“Los hombres asilados carecen de poder”. H. Arendt
Nos ha recordado el maestro Arnoldo Mora que no debemos tratar a la juventud como simple sujeto etario; sino, más bien, como portador de una sensibilidad específica. El desempleo, la corrupción, el menoscabo de la infraestructura, la ineptitud del Gobierno para dar salida a los problemas sociales que ha potenciado, en su conjunto, dan lugar a esa emoción que, oscilante entre la incertidumbre y la decepción, constituye su actitud hacia el mundo. El joven corporaliza la percepción de un presente desgarrado por el deterioro.Germinal en el siglo 21, enmascarado dibuja grafitis en las paredes. Habla desde la ira para demostrar su indignación. Reacciona así acorde a la decadencia del espíritu nacional, al abandono de sus ideales constitutivos. Tras su rostro se percibe la exigencia de un ethos cívico-político que le resulta perdido. Su grito visibiliza la necesidad de una remozada acción ciudadana. Ese zagal es, ante todo, activismo del espíritu que aspira a vivir entre los recodos de una existencia que le es confusa y despreciable.
Su imagen a la distancia es aún borrosa, como la figura de una bailarina entre la niebla…hermosa; pero indefinida. Salvándose de las exigencias de buenas costumbres, enardecido decoloniza su espíritu, rompe la continuidad del domino, libera su imagen a través de algún modo propio de existencia que no define.
Desde la imagen se precipita su persona, se constituye en voz apasionada que reacciona ante la incertidumbre de una realidad desacreditada. No crea discurso, no sistematiza su experiencia. No es acción que se piensa, sino que se vivencia. No es portador de un nuevo tipo de civismo; sino demandante de uno.
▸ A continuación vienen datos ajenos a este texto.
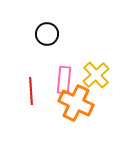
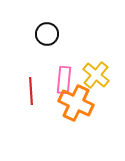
yellow cross: rotated 8 degrees counterclockwise
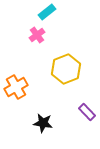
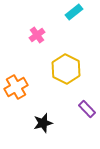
cyan rectangle: moved 27 px right
yellow hexagon: rotated 12 degrees counterclockwise
purple rectangle: moved 3 px up
black star: rotated 24 degrees counterclockwise
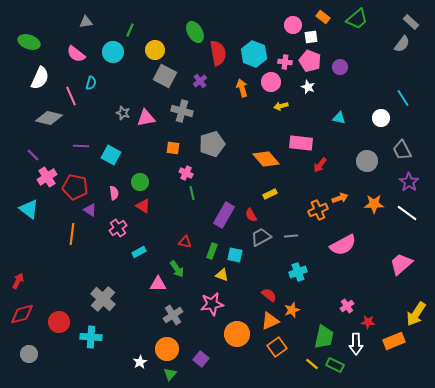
Su acto es repugnancia del otro, sin alternativa de nosotros, porque no se puede tratar como grupo a quienes se dispersan en la individualidad, ya que en ellos el acto heroico de uno no exalta a los demás; solo se graba en el celular y se sube. No les ejemplifica, no los conmueve al grado de retomar el lugar del detenido. Su protesta se consume en el momento. Su emoción exaltada sin utopía alguna, es peligrosa solo para ellos mismos, pues en su banalidad de individuos abren la puerta al totalitarismo. Observamos, a través de ellos, una acción cívica que, ausente de proyecto, se desgasta en la inmediatez, como lo haría cualquier actividad política que no refiera a un horizonte inequívoco.
La conciencia indignada desprecia la realidad que vivencia, pues, en ella, las imágenes de justicia y legalidad se encuentran desvirtuadas. Se mueve hacia la calle como fuerza pura; exaltación de un alma desorientada que, en ausencia de utopía, expresa sus exigencias a través de anarquía, como resultado de la falta de una estética de bienestar efectivo.
Su protesta solo constituye un paréntesis en la gobernabilidad. Sin ideal que la sostenga, esa interrupción se colma rápidamente con ejecución de poder, y se protege por medio de una vigilancia totalitaria. Por su descuidada complicidad, viciada de popularidad en la red, se ve limitada la libre concurrencia de voluntades y pensamientos, esencia descollante de la democracia.
No es su falta, sino más bien efecto de la ausencia de percepción de relaciones cívicas multidireccionales, ya que el ethos cívico que da coherencia a las diversas conductas ciudadanas, se ha tornado poroso hasta ser irreconocible. Siendo este una condición superestructural que permite materializar, conductualmente, las particularidades del perfil de ciudadano en las que se fundamenta la gobernabilidad y hegemonía, su imagen difusa no le permite entender las implicaciones de la acción impulsiva, pues a los ojos de la conciencia lozana lo político se ha vuelto abominable e inútil.
Por ello, la mayor incidencia del mal gobierno en nuestra vivencia cotidiana no es la de provocarnos indignación, ya por el deterioro social o por el abandono de su vinculación con la gente. Resulta de mayor importancia su incidencia sobre la inteligencia política: la acción impulsiva vacía de contenido, y sobre la vida electoral: el abstencionismo político. Por el contrario, un buen gobierno provoca la percepción de bienestar y progreso evidente referible a realidades inmediatas. Elevando la perspectiva a sensibilidad colectiva, el mayor logro del buen gobierno será provocar aquellas conductas de legitimación que dan prestigio al gobernante de merito….y nos brindan complacencia de vivir en un democracia, imperfecta aún, sin duda, pero abierta al pensar disidente.